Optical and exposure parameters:
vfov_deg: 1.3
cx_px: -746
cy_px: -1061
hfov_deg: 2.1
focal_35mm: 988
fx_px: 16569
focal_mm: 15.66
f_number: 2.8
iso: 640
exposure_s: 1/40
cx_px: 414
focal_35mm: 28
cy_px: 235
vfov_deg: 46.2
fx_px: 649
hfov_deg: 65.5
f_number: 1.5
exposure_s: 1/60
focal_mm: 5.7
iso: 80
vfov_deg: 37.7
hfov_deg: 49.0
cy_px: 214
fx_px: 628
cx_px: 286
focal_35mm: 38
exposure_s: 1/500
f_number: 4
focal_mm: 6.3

* * *

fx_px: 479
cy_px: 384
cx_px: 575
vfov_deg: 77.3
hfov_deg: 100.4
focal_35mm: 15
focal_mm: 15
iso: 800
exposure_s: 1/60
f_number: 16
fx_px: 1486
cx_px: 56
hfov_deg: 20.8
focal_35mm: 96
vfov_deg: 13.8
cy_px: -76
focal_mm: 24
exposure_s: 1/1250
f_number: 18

...

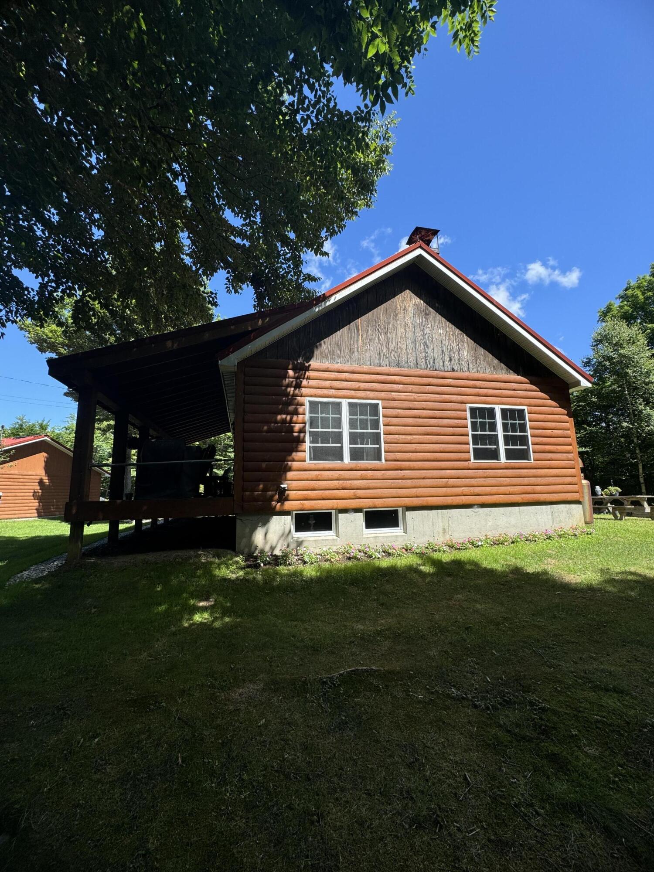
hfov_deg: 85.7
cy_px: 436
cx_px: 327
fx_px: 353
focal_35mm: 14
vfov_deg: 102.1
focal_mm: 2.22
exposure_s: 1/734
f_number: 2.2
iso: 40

Exercise brief:
Please transcribe exactly the lines above from the line that has "focal_35mm: 15" up to and including the line that has "f_number: 18"; no other line belongs in the answer.

Result:
focal_35mm: 15
focal_mm: 15
iso: 800
exposure_s: 1/60
f_number: 16
fx_px: 1486
cx_px: 56
hfov_deg: 20.8
focal_35mm: 96
vfov_deg: 13.8
cy_px: -76
focal_mm: 24
exposure_s: 1/1250
f_number: 18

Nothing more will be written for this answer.